↓

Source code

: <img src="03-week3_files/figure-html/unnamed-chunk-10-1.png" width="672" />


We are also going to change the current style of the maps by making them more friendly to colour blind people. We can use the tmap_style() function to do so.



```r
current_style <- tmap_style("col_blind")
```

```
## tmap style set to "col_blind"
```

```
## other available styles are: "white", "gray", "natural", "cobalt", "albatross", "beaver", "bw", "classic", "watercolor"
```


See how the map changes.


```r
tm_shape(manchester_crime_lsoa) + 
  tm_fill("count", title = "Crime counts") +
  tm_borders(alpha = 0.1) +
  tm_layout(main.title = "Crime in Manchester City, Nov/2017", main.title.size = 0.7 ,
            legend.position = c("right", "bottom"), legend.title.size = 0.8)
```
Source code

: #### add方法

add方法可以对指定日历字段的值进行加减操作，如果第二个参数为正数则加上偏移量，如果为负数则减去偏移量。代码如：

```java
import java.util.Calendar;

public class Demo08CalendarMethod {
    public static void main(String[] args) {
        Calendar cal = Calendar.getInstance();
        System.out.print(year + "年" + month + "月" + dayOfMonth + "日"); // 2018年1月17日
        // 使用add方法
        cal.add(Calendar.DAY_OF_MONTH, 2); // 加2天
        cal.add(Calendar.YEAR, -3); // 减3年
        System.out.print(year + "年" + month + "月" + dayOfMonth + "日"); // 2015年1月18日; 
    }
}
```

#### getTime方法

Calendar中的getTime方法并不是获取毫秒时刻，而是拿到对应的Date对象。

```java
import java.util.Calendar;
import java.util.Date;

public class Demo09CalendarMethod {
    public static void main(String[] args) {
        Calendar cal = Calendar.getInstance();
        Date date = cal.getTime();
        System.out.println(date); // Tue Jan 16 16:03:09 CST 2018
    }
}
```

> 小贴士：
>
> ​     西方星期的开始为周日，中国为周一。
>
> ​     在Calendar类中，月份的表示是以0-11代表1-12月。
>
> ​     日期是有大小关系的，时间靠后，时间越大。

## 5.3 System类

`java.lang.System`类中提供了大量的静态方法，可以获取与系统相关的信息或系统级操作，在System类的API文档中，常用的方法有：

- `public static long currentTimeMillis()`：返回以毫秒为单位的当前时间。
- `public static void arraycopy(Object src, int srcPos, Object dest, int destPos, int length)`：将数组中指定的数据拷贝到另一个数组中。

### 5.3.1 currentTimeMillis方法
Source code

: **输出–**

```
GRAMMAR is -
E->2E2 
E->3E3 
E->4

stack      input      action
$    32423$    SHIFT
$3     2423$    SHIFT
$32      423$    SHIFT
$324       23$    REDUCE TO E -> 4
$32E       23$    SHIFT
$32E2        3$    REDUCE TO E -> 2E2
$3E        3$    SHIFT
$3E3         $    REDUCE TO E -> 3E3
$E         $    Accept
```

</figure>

↑

_TASK_.
A complete answer lists each line of the data that holds the word "dayOfMonth".

_FINAL ANSWER_.
        System.out.print(year + "年" + month + "月" + dayOfMonth + "日"); // 2018年1月17日
        System.out.print(year + "年" + month + "月" + dayOfMonth + "日"); // 2015年1月18日; 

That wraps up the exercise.